Game companies blast pirates in new case

Game industry to pirates: Walk the plank!
Written by ZDNet UK, Contributor

In a major assault on game-software piracy, six video-game companies and an industry trade group have filed a federal racketeering lawsuit here against several alleged rings of software pirates.

Such anti-piracy efforts are becoming increasingly common, but the trade group said the three alleged hacker rings they uncovered are some of the most sophisticated yet, employing hundreds of people around the world in global counterfeiting operations. "It's the most significant action we've taken to date," said Doug Lowenstein, president of the Interactive Digital Software Association, a game-industry trade group. "They were pirating most of the most popular [personal computer] and video games available."

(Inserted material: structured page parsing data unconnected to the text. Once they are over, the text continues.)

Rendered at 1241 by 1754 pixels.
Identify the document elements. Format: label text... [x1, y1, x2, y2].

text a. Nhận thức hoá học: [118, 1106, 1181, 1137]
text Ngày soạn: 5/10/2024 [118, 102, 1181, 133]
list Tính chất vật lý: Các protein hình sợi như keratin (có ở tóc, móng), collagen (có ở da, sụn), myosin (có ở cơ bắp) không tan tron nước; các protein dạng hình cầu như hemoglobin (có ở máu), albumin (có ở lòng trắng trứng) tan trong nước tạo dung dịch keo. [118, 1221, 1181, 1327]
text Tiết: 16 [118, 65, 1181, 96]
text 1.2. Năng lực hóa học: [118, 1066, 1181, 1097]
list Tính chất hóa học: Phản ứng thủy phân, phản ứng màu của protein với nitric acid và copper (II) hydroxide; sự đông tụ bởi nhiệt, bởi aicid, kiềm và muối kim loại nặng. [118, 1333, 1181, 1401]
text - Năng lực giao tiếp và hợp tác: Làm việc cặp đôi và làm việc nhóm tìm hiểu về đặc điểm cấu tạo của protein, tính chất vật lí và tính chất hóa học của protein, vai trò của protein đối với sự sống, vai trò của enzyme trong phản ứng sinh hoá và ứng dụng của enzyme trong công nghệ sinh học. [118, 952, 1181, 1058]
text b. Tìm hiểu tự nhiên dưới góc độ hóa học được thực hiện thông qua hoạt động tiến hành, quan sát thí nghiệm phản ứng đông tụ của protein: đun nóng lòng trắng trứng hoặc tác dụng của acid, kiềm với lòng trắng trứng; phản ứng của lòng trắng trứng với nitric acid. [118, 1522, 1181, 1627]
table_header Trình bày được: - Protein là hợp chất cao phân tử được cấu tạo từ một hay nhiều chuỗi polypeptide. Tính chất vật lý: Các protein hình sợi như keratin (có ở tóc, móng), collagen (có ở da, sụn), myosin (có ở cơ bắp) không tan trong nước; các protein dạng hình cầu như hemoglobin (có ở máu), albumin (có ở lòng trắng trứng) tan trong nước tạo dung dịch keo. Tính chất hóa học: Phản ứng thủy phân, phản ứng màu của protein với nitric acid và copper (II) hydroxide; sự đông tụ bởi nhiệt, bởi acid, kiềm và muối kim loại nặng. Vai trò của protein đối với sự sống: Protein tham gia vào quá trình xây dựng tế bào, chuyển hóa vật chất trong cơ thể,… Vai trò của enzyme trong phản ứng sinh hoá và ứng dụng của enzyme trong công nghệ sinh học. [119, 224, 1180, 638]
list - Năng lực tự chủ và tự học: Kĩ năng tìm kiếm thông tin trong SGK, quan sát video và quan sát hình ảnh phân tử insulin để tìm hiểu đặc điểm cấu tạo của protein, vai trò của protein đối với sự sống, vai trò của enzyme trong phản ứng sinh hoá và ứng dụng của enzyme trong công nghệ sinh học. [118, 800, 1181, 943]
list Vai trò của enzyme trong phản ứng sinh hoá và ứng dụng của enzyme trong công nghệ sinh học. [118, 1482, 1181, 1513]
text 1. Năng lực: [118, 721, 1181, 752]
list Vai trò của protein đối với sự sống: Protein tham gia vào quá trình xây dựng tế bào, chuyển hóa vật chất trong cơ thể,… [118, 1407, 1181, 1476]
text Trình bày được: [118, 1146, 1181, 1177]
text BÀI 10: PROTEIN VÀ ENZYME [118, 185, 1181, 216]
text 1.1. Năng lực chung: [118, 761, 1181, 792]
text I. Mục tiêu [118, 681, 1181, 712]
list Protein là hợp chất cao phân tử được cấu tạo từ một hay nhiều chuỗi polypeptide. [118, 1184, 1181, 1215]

Six companies joined the association in filing the suit in US District Court in San Francisco. The companies are: LucasArts Entertainment, a unit of Lucasfilm; Acclaim Entertainment, 3DO, France's Infogrames; Bethesda Softworks, and Interplay Entertainment. The suit alleged numerous violations of law, including wire fraud, copyright and trademark piracy, mail fraud, interstate transportation of stolen property, counterfeiting, unfair business practices, and racketeering.

Lowenstein said the defendants belonged to hacker groups known as Class, Paradigm and Razor 1911. Defendants couldn't be reached for comment.

Lowenstein said the companies have learned in depositions of witnesses that the rings operated with businesslike efficiency. For games such as LucasArts' top-selling game of the year, "The Phantom Menace," the alleged pirates had counterfeit copies available for sale the same day as the game launched, he said.

The alleged pirates were able to acquire preproduction versions of the games and crack the anti-piracy mechanisms in the software within days, Lowenstein said. They would then upload the games to the Internet and other ring members in Russia would copy the games onto compact disks, he said, which were then available for sale the same day as the game was released officially.

The rings operated in a number of cities, the suit alleges, including San Francisco; Austin, Texas; Dallas; Minneapolis; Philadelphia; Buffalo, N.Y.; Los Angeles and Champaign, Ill.

The IDSA estimates game-software companies lose $3.2bn (£2bn) a year due to piracy.